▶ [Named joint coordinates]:
• • • •
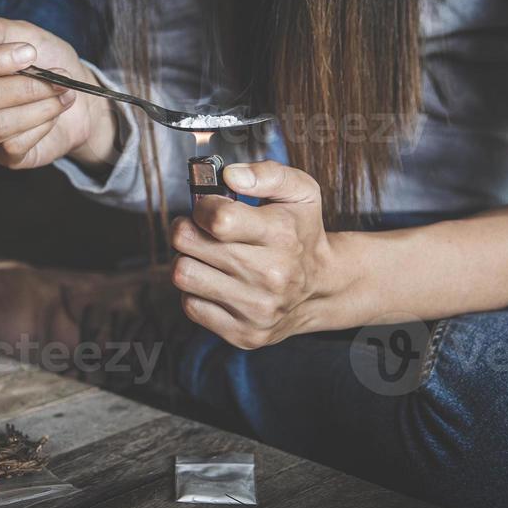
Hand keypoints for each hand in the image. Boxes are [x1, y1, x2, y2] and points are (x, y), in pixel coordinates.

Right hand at [0, 15, 117, 169]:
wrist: (79, 95)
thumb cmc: (47, 62)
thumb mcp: (27, 35)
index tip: (31, 52)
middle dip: (24, 85)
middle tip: (58, 76)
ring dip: (39, 106)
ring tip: (63, 94)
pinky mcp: (3, 156)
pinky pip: (14, 145)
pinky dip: (42, 126)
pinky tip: (54, 114)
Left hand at [169, 161, 343, 348]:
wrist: (324, 287)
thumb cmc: (302, 232)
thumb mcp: (300, 191)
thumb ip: (267, 173)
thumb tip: (230, 176)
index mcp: (281, 235)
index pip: (219, 218)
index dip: (203, 207)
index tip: (209, 208)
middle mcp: (271, 275)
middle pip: (188, 244)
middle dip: (187, 230)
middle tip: (202, 230)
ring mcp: (257, 308)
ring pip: (183, 274)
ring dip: (187, 260)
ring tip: (207, 256)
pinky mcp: (244, 333)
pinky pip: (190, 306)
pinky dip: (196, 291)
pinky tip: (217, 282)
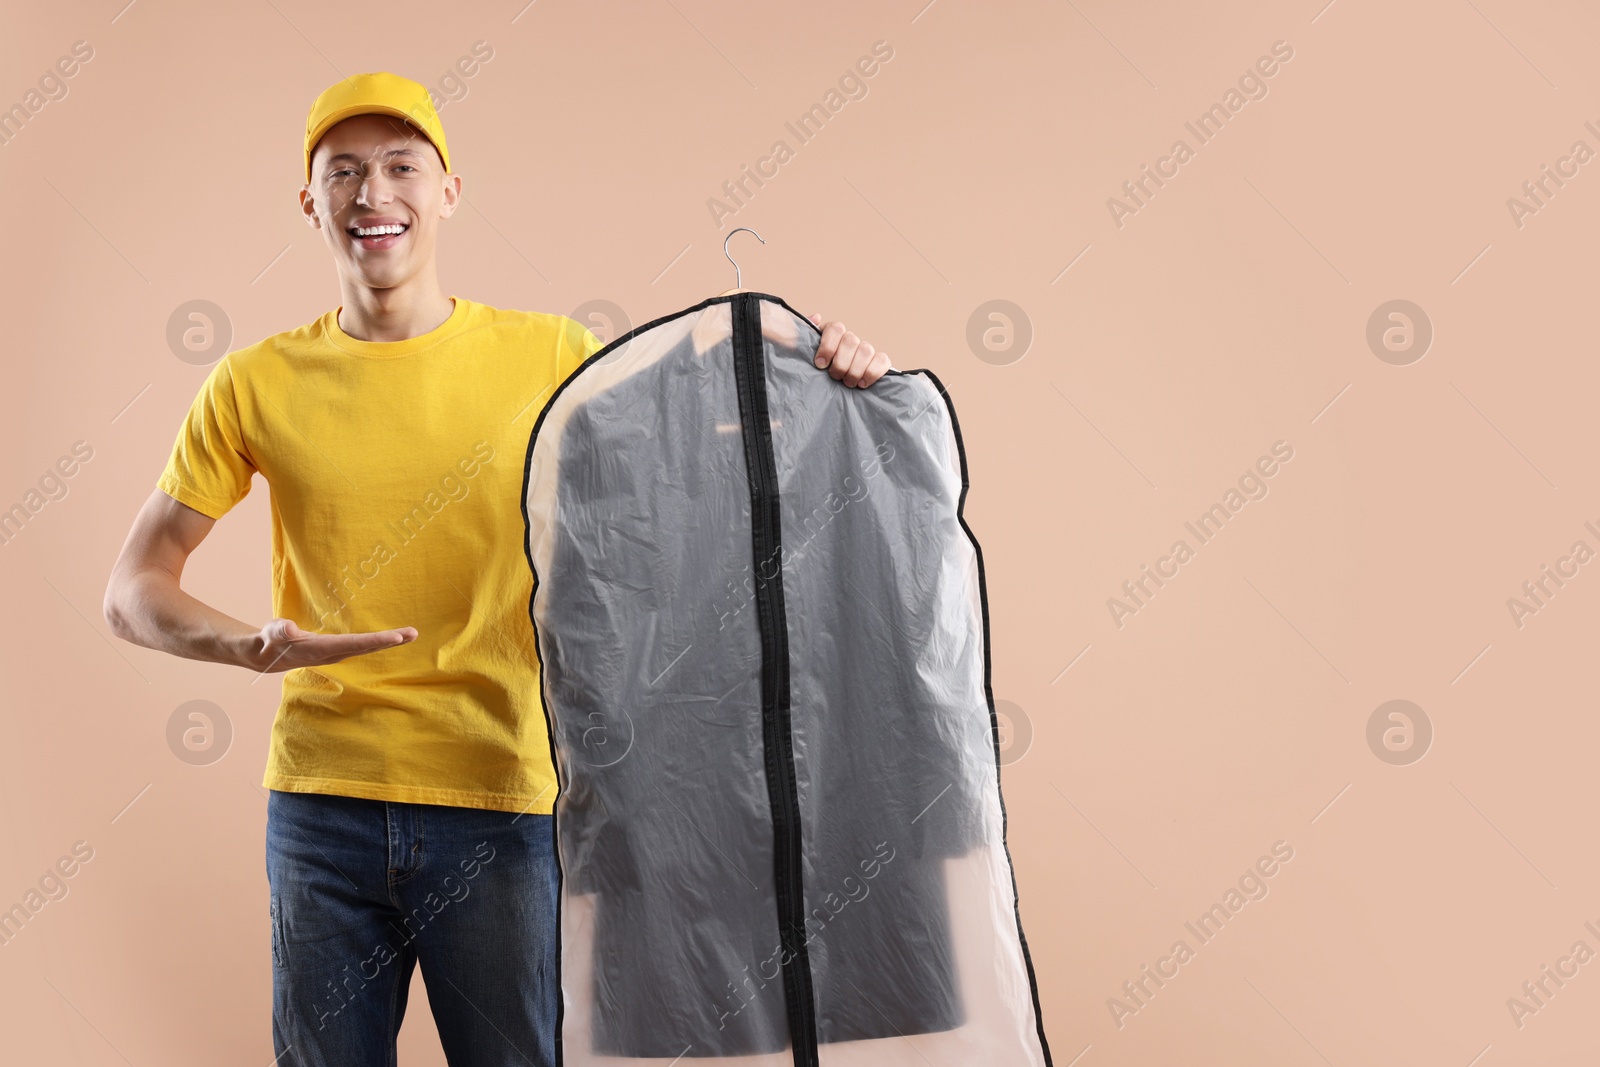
• • • •
▶ [Work task]: Wherever the word "middle" appears in a line of the data, copy that line.

▶ [Problem solution]:
middle dip: (24, 85)
middle tip: (58, 76)
middle mcp: (271, 275)
middle pip: (188, 244)
middle dip: (187, 230)
middle tip: (202, 230)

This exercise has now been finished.